═══ Text segment ═══

Are you looking for a natural sleep remedy? Can you get to sleep but have trouble staying asleep all night? Does your insomnia have a negative impact on your mood and performance? Are you fed up with not getting a good night’s rest? If so, you are far from alone. The solution might lie in a surprising source:

Drink tea!

But not the usual caffeinated sort, rather one of the many herbal teas available for this purpose. Read on to find out more about this, and our list of the best teas for every palate to help you sleep.


  1. Art of Tea: “Sleep”
  2. Whittard: Sleepy Tea
  3. Culinary Teas: “Bedtime Herbal Tea”
  4. The Tea Spot: “Twighlight Rose”
  5. Plum Deluxe: “Chamomile Cuddletime Sleepy Vanilla Mint”
  6. Adagio Tea: “40 Winks”

What’s wrong with medication for sleep?

Prescription medications such as the benzodiazepines and Z-drugs have been around since the 1950s. Whilst they can be useful in the very short term, they induce an unnatural sleep state, disrupt your natural sleeping rhythms and it only takes two weeks of continuous use for dependency to start. This means you need to take more to have the same effect and that leads you down the dangerous path towards addiction.

They tend to make you feel groggy and unsteady the next day which is at best unpleasant and at worse dangerous. People who take these drugs are at a greater risk of falls and other accidents. Doctors are, quite rightly, increasingly reluctant to prescribe these powerful drugs to people unless they have a serious sleep disorder.

Tea for sleep

Obviously, caffeine is not good if you’re trying to sleep because it promotes wakefulness. All teas that derive from Camellia sinensis contain some caffeine, so that’s black, oolong, Pu-erh, green and white teas. If you’re struggling to sleep, one of the first things to try is switching away from caffeinated drinks at least six hours before going to bed. Decaffeinated tea or coffee is an option but a better alternative might be a herbal tea which actively relaxes you and gets your brain and body into the sleep zone.

Some of the sleep-inducing effects of these teas are psychological rather than physiological: it’s important to prepare your body and brain for sleep, to make time to wind down from the stresses of the day, to make getting a good night’s sleep a priority and developing a good routine for preparing for sleep. Purchasing something which says “sleep” and using it signals to your brain that it’s time to switch off and prepare for sleep.

There are a large number of herbal teas which promote sleep and will help you wake up feeling refreshed and better able to face the day ahead. Most of these ingredients have been used for centuries by herbalists and other traditional medicine practitioners for this purpose. Some of the ingredients have a definite measurable effect on anxiety, restlessness and insomnia.

Some important notes of caution

  • We are not qualified physicians, what we describe here are our own personal experiences and opinions which are subjective.
  • We are adults in mid-life and good health. Do not give these teas to children, elderly or unwell people without consulting a physician.
  • If you are pregnant, consult a physician before drinking any of these teas.
  • None of these teas are meant to treat, cure, or prevent disease. If you have a health concern, please consult a physician.
  • If you are taking any medications, check with your physician before using any of these teas.
  • Some of these teas contain natural sleep remedies. They may make you feel dizzy, unsteady and make it difficult to concentrate so only use them at bedtime.

═══

Write out the part of the tea-for-sleep text starting at "Prescription medications such" and ending at "path towards addiction.", word for word.

═══ Source information ═══

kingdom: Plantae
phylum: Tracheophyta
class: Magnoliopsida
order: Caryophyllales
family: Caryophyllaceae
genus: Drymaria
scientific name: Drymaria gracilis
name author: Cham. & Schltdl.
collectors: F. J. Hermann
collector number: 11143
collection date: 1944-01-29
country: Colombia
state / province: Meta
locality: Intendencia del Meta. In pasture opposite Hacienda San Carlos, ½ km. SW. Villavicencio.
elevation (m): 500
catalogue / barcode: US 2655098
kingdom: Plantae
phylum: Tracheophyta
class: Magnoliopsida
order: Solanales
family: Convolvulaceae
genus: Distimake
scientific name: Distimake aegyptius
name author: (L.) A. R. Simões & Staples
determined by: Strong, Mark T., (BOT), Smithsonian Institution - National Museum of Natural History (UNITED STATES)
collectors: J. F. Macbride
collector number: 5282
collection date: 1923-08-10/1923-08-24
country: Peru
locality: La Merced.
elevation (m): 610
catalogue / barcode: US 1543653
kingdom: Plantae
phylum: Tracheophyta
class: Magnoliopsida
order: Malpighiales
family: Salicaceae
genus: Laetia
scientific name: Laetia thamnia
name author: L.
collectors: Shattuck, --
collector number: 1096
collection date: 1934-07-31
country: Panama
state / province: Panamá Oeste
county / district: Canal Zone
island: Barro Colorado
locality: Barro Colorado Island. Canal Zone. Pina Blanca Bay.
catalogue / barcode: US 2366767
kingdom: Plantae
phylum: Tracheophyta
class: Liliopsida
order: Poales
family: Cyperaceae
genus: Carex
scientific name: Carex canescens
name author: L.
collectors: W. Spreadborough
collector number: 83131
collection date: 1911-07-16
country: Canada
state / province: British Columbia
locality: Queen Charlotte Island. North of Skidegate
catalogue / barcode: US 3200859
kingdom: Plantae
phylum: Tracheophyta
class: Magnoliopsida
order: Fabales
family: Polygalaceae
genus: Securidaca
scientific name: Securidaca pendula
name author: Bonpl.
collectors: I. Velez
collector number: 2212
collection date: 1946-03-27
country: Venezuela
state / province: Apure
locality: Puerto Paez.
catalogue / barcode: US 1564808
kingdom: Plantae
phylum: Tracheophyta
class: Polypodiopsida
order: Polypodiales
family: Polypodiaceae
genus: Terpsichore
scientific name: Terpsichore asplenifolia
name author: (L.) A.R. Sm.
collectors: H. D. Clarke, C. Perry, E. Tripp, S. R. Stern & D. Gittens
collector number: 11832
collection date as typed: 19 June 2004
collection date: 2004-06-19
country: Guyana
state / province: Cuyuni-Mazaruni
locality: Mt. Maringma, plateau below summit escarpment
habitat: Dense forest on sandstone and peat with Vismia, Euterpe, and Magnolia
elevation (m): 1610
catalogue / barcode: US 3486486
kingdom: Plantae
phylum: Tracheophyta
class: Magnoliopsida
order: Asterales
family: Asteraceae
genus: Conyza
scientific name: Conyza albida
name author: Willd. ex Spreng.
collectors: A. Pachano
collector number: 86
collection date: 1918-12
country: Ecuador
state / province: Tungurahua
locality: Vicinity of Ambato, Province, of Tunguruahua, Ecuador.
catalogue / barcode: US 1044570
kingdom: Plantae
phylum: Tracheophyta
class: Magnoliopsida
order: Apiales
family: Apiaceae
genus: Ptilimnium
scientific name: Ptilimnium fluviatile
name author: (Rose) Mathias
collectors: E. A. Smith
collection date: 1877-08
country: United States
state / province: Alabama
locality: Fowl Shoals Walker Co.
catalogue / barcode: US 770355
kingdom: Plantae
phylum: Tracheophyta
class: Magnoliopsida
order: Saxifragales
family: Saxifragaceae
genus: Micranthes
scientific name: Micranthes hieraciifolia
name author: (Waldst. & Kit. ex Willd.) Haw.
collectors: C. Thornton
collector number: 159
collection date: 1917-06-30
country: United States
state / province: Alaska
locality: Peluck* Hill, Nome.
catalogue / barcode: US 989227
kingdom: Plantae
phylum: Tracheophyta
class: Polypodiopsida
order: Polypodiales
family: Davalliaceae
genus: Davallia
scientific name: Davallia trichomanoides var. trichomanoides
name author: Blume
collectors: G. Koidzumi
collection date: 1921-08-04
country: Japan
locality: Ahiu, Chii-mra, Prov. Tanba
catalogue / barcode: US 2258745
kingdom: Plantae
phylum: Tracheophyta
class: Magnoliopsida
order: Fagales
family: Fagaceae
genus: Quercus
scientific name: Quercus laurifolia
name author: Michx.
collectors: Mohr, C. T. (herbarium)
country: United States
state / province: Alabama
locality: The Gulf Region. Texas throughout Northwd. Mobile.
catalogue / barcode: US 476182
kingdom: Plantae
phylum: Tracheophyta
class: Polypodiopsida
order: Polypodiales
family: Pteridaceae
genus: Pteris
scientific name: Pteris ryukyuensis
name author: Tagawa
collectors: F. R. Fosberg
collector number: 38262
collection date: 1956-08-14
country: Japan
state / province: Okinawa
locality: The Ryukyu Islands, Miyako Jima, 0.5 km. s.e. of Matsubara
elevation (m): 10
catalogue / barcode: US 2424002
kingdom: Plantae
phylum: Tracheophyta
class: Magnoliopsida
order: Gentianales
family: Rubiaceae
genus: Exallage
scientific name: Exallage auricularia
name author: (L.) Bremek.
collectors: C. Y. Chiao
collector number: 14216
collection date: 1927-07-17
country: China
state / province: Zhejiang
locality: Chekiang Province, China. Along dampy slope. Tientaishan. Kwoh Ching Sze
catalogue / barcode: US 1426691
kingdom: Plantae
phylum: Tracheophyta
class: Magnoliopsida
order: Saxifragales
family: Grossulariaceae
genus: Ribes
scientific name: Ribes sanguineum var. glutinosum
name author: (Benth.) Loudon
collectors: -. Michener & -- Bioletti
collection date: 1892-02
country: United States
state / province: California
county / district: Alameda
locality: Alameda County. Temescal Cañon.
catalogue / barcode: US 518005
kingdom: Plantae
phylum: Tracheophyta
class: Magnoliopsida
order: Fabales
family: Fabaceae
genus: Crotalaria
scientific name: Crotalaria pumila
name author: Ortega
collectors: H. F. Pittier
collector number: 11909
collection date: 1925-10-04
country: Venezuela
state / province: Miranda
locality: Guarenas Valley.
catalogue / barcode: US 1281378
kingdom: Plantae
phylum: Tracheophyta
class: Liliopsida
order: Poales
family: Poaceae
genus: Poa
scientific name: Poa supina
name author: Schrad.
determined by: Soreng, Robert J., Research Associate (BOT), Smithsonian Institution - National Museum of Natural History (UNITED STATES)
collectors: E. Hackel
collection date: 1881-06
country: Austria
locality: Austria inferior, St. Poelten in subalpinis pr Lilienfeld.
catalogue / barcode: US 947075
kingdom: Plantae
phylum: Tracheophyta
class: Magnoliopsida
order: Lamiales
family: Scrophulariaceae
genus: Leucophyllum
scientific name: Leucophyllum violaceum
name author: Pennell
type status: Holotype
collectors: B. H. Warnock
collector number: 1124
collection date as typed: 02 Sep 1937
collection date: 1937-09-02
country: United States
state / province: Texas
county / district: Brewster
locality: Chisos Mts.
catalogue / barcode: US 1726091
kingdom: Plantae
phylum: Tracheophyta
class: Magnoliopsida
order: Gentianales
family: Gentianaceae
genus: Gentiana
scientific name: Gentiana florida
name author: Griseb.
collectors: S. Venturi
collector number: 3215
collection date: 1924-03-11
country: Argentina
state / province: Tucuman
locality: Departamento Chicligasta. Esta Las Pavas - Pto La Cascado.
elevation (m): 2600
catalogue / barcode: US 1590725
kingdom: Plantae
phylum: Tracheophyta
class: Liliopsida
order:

═══

** Output of the exercise **
Prescription medications such as the benzodiazepines and Z-drugs have been around since the 1950s. Whilst they can be useful in the very short term, they induce an unnatural sleep state, disrupt your natural sleeping rhythms and it only takes two weeks of continuous use for dependency to start. This means you need to take more to have the same effect and that leads you down the dangerous path towards addiction.